The emphasis on the national economy does have implications for first-time buyers, in the eyes of the Reagan administration, which believes the best course for the nation`s housing industry is to both encourage economic growth and reduce deficits, thus lowering interest rates.
”We want to do everything we can to see every American who wants to can own a home,” said Samuel Pierce, Secretary of the U.S. Dept. of Housing and Urban Development. ”If we get the interest rates down and get rid of red tape and regulatory mix-up, that will cause the price of homes to come down and that will benefit everyone, including low-income households.”
NAHB President John Koelemij said the organization`s board of directors did not take up Emmerman`s suggestion in Houston. But he said it was possible the idea would be discussed at a directors` meeting in March.
”There can be little doubt that housing affordability problems will limit housing opportunity for much of the decade, especially among first-time buyers,” the NAHB said in a long-range planning forecast released at the convention.
”Although high housing costs and mortgage interest rates will discourage many young renter households from purchasing first homes, many households
–particularly those headed by persons born during the first wave of the baby boom–will have the purchasing power to afford good-quality housing.”
The first-time buyer is a bigger concern in the Chicago area than nationwide because municipalities in most parts of the country have changed zoning and density laws to allow the more concentrated designs that first-time buyers find appealing and affordable.
”The average person at the convention from Chicago is down here primarily to continue the quest for affordable housing,” said James Nathenson, president of the Home Builders Association of Greater Chicago.
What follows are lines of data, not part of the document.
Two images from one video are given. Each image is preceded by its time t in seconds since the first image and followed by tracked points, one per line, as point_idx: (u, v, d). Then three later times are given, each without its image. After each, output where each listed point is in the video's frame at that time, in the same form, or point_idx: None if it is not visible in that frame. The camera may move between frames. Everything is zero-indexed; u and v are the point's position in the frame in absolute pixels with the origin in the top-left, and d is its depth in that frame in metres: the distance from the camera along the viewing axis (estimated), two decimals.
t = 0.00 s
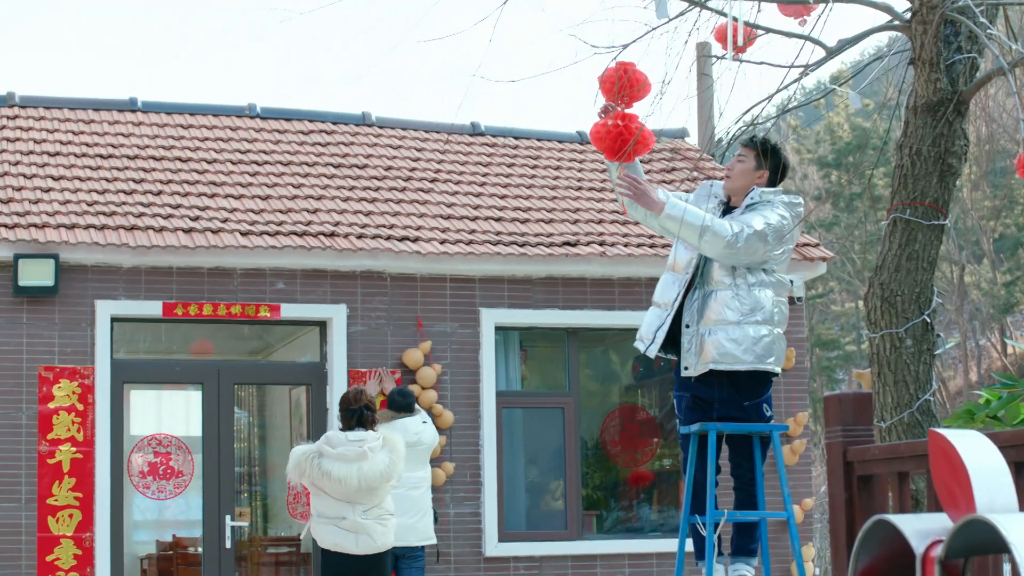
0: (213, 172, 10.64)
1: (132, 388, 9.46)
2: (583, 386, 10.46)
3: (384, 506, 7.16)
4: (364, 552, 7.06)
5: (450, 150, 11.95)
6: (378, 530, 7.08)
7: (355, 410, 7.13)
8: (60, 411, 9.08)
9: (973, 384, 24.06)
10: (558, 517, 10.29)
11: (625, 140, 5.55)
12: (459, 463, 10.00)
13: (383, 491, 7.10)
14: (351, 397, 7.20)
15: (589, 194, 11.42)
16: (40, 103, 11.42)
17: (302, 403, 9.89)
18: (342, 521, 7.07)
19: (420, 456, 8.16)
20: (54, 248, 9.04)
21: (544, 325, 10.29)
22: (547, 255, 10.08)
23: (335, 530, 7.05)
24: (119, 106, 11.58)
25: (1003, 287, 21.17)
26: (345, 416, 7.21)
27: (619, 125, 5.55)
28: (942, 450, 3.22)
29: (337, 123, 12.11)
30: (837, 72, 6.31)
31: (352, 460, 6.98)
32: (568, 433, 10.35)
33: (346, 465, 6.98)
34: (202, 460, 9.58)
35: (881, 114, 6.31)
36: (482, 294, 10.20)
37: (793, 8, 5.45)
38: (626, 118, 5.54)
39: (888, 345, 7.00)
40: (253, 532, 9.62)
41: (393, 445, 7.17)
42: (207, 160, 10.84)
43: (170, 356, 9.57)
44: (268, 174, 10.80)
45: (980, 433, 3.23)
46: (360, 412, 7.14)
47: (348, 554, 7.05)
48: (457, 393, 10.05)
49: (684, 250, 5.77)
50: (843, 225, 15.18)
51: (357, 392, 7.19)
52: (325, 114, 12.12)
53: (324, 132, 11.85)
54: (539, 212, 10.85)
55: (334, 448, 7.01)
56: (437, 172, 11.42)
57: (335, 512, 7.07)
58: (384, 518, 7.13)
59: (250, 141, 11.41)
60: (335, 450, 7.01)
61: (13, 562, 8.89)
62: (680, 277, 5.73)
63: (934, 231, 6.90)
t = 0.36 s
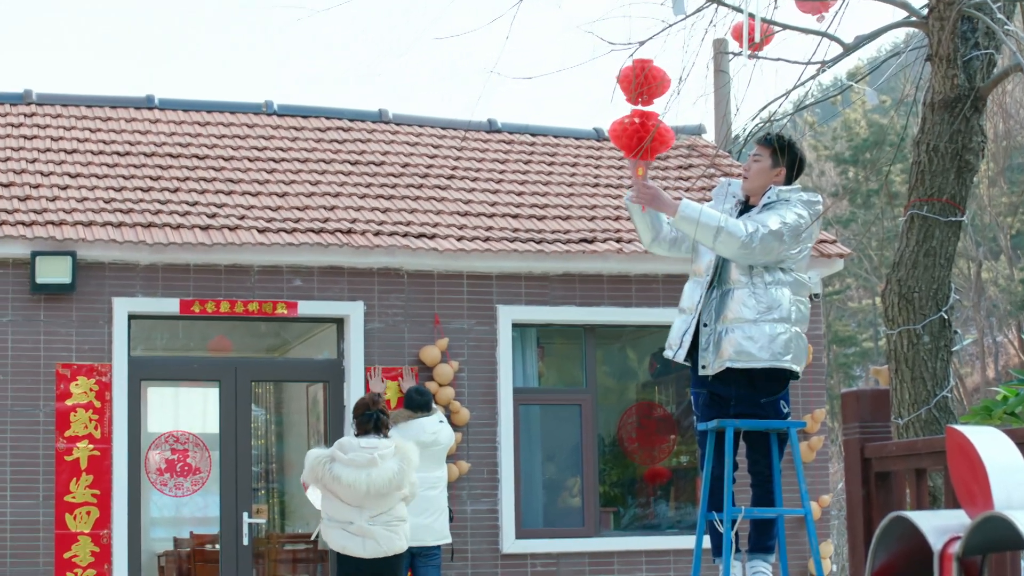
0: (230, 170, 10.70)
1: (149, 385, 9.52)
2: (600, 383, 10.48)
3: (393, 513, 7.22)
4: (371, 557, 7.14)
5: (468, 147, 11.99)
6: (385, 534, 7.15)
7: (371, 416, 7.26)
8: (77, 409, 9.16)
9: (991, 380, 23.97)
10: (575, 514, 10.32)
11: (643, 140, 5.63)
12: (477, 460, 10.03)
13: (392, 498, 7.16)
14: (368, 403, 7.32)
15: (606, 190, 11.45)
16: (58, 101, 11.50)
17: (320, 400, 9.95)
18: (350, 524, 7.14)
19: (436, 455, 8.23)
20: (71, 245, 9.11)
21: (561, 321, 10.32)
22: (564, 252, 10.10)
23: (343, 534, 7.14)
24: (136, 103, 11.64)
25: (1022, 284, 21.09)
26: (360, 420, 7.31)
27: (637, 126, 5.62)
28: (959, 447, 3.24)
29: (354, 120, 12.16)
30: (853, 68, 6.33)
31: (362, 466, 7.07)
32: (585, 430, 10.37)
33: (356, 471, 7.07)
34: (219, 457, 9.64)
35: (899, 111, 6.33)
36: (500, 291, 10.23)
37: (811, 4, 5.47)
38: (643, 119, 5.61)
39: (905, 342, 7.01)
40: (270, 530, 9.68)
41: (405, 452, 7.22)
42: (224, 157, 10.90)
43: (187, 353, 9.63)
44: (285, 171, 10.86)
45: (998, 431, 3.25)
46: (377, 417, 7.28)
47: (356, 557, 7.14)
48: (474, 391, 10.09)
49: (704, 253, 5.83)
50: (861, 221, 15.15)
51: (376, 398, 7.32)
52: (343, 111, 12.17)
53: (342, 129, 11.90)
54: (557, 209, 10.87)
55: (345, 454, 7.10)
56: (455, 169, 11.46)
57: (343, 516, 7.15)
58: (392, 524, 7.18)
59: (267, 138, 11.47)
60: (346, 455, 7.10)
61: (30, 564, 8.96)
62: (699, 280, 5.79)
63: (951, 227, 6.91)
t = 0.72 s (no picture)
0: (247, 168, 10.76)
1: (166, 383, 9.57)
2: (618, 380, 10.50)
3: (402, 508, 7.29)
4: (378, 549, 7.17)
5: (485, 145, 12.02)
6: (394, 526, 7.18)
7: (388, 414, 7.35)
8: (94, 406, 9.23)
9: (1009, 378, 23.88)
10: (592, 512, 10.35)
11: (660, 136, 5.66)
12: (494, 458, 10.06)
13: (404, 493, 7.23)
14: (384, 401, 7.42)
15: (623, 188, 11.47)
16: (75, 99, 11.58)
17: (337, 397, 9.99)
18: (360, 514, 7.17)
19: (452, 455, 8.28)
20: (89, 243, 9.19)
21: (578, 319, 10.34)
22: (581, 249, 10.14)
23: (353, 524, 7.16)
24: (152, 101, 11.72)
25: None
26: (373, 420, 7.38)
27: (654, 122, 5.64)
28: (977, 444, 3.28)
29: (371, 118, 12.20)
30: (871, 65, 6.31)
31: (382, 457, 7.12)
32: (602, 428, 10.39)
33: (376, 463, 7.10)
34: (236, 455, 9.70)
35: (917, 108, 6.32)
36: (517, 288, 10.26)
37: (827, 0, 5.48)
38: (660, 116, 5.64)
39: (923, 339, 7.01)
40: (287, 527, 9.74)
41: (417, 451, 7.34)
42: (241, 155, 10.97)
43: (204, 351, 9.69)
44: (302, 169, 10.91)
45: (1015, 428, 3.29)
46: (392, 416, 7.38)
47: (364, 547, 7.16)
48: (491, 388, 10.12)
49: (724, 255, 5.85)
50: (878, 218, 15.13)
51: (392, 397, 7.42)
52: (359, 109, 12.22)
53: (359, 127, 11.95)
54: (574, 207, 10.90)
55: (365, 444, 7.13)
56: (472, 166, 11.49)
57: (355, 506, 7.17)
58: (401, 517, 7.23)
59: (284, 136, 11.53)
60: (366, 446, 7.13)
61: (49, 563, 9.04)
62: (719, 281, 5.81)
63: (968, 224, 6.91)
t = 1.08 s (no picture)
0: (265, 166, 10.83)
1: (184, 380, 9.64)
2: (636, 377, 10.53)
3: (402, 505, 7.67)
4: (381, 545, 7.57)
5: (502, 142, 12.06)
6: (396, 524, 7.59)
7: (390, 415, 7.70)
8: (114, 404, 9.31)
9: None
10: (611, 509, 10.38)
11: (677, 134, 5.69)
12: (512, 455, 10.10)
13: (406, 491, 7.61)
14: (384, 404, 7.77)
15: (641, 185, 11.49)
16: (94, 97, 11.66)
17: (355, 395, 10.04)
18: (365, 512, 7.56)
19: (466, 449, 8.34)
20: (107, 241, 9.27)
21: (596, 316, 10.37)
22: (599, 247, 10.16)
23: (358, 521, 7.55)
24: (170, 99, 11.80)
25: None
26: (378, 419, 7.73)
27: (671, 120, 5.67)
28: (996, 441, 3.32)
29: (388, 115, 12.24)
30: (888, 63, 6.32)
31: (387, 459, 7.48)
32: (620, 425, 10.42)
33: (382, 464, 7.48)
34: (254, 453, 9.76)
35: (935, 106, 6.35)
36: (535, 286, 10.30)
37: None
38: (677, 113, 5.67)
39: (941, 336, 7.01)
40: (306, 525, 9.80)
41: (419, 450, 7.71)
42: (259, 153, 11.04)
43: (222, 349, 9.76)
44: (320, 167, 10.97)
45: None
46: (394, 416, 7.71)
47: (367, 543, 7.56)
48: (509, 385, 10.16)
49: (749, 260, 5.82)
50: (897, 215, 15.09)
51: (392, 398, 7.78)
52: (377, 107, 12.26)
53: (376, 125, 12.00)
54: (592, 204, 10.92)
55: (371, 446, 7.48)
56: (490, 164, 11.53)
57: (359, 504, 7.56)
58: (402, 514, 7.63)
59: (302, 134, 11.59)
60: (372, 447, 7.49)
61: (68, 561, 9.13)
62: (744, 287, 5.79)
63: (987, 221, 6.90)
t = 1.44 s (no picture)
0: (281, 162, 10.88)
1: (200, 377, 9.70)
2: (651, 374, 10.55)
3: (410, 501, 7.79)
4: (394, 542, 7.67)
5: (517, 139, 12.09)
6: (409, 520, 7.70)
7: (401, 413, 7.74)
8: (128, 401, 9.38)
9: None
10: (626, 505, 10.40)
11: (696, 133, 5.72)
12: (528, 451, 10.14)
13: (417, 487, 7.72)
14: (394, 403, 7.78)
15: (656, 181, 11.51)
16: (109, 94, 11.73)
17: (370, 391, 10.09)
18: (380, 509, 7.62)
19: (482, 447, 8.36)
20: (123, 238, 9.34)
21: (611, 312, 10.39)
22: (614, 243, 10.19)
23: (372, 518, 7.60)
24: (186, 96, 11.87)
25: None
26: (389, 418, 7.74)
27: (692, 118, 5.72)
28: (1012, 438, 3.32)
29: (403, 112, 12.28)
30: (904, 58, 6.34)
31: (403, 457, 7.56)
32: (635, 421, 10.44)
33: (399, 463, 7.57)
34: (270, 449, 9.81)
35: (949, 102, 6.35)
36: (550, 282, 10.33)
37: None
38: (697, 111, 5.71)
39: (957, 333, 7.01)
40: (321, 521, 9.87)
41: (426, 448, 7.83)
42: (275, 150, 11.09)
43: (238, 346, 9.82)
44: (336, 163, 11.02)
45: None
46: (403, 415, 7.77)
47: (381, 539, 7.62)
48: (524, 381, 10.20)
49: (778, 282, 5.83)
50: (913, 211, 15.07)
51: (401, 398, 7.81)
52: (392, 104, 12.30)
53: (392, 121, 12.04)
54: (607, 200, 10.94)
55: (389, 445, 7.51)
56: (505, 160, 11.56)
57: (374, 502, 7.61)
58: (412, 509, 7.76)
59: (317, 130, 11.64)
60: (389, 447, 7.53)
61: (84, 557, 9.21)
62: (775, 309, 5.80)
63: (1002, 217, 6.92)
”We`re spending a lot of time on regulatory reform, where a great percentage of the country has already accepted it. That`s why you don`t see a lot of talk this year about first-time buyers and affordability. Chicago has to catch up.”
Young homebuyers figure in another ticklish situation beginning to confront many older, inner-ring suburbs here and around the country. The inability of younger, first-time buyers to enter a community`s housing market makes it difficult for older homeowners to sell even if they may want to move to a condominium or smaller empty-nest property.
That, in turn, causes a rise in the average age of a commuity`s residents, making it difficult to keep schools open and attract new building. To break that cycle, some municipalities around the country are offering their own incentive programs to first-time buyers, such as municipally backed mortgage bonds. Those kinds of programs are something that ought to be studied by the proposed blue-ribbon commission, Emmerman believes.
”It is still the number one objective in young people`s lives to own a home,” said David Roberts, president of the National Association of Realtors. ”But the first-time homebuyer is so dependent on the mortgage revenue programs going on at the state or local level that we cannot afford to discontinue them. The needs of the first-time buyers will be accommodated through mechanisms like those and you`ll see a strong first-buyer market if those programs continue.”
Emmerman, 39, is president and chief executive officer of Equity Realty, Inc., a Chicago-based affiliate of Equity Financial and Management Co., which operates and markets more than $300 million in property. The firm provides an array of real estate services, including sales training, construction management, marketing preparation and project consulting.
”It`s very much a consumerist idea to make sure people are provided with the housing they need,” Emmerman said. ”Even if I`m going to build a home for a last-homebuyer I`m going to want to have a buyer for the house that that buyer will leave. That`s the move-up cycle. But the whole chain is created by the first buyer. No matter how many or how few their are, they keep it going.